Atypical hyperplasia is a high risk premalignant lesion of the breast, but its biology is poorly understood. Many believe that atypical ductal hyperplasia (ADH) is a direct precursor for low-grade ductal breast cancer (BC) while atypical lobular hyperplasia (ALH) serves as a risk indicator. These assumptions underlie current clinical recommendations. We tested these assumptions by studying the characteristics of the breast cancers (BCs) that develop in women with ADH or ALH.
Using the Mayo Benign Breast Disease Cohort, we identified all women with ADH or ALH from 1967–2001 and followed them for later BCs, characterizing side of BC vs side of atypia; time to BC; type, histology and grade of BC, looking for patterns consistent with precursors vs risk indicators.

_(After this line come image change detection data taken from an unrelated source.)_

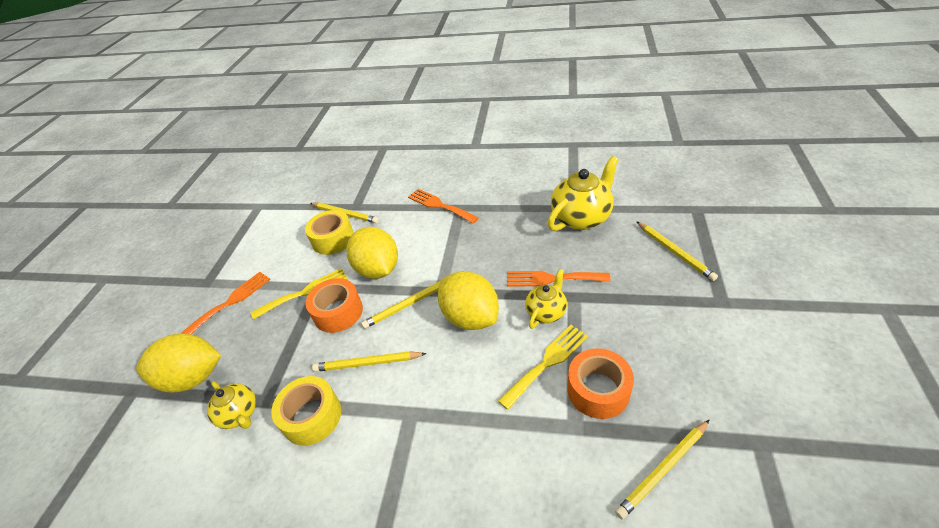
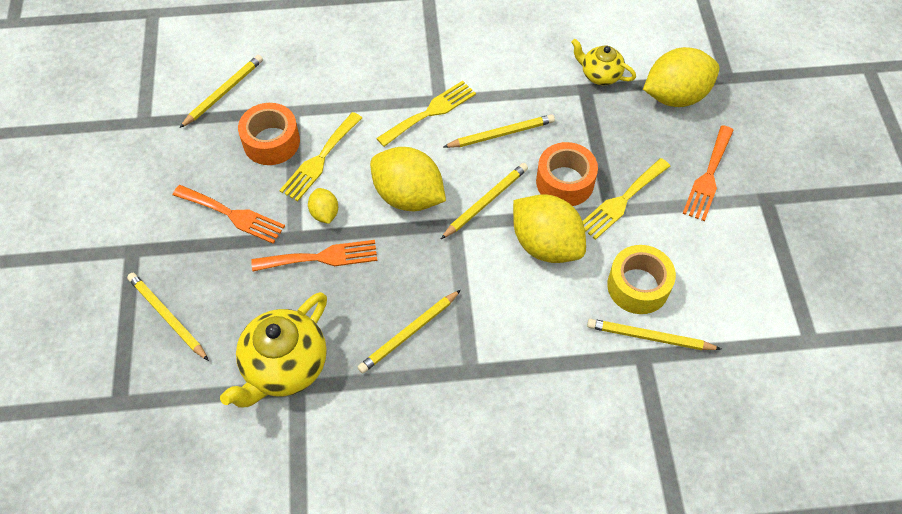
camera: 160 degrees right, 15 degrees up
yellow tape [272,376,341,446] -> none
orange fork [408,189,479,223] -> orange fork moved to [173,185,285,244]
yellow teapot [525,269,567,329] -> yellow lemon [308,188,338,224]
none -> yellow pencil [358,290,461,373]
none -> yellow fork [376,81,476,147]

698 women with atypical hyperplasia were followed a mean of 12.5 years; 143 developed BC. For both ADH and ALH, there is a 2:1 ratio of ipsilateral to contralateral BCs. The ipsilateral predominance is marked in the first five years, consistent with a precursor phenotype for both ADH and ALH. For both, there is a predominance of invasive ductal cancers with 69% of moderate or high-grade. 25% are node positive.
Both ADH and ALH portend risk for DCIS and invasive BCs, predominantly ductal, with two thirds moderate or high-grade. The ipsilateral breast is at especially high risk for BC in the first five years after atypia, with risk remaining elevated in both breasts long-term. ADH and ALH behave similarly in terms of later BC endpoints.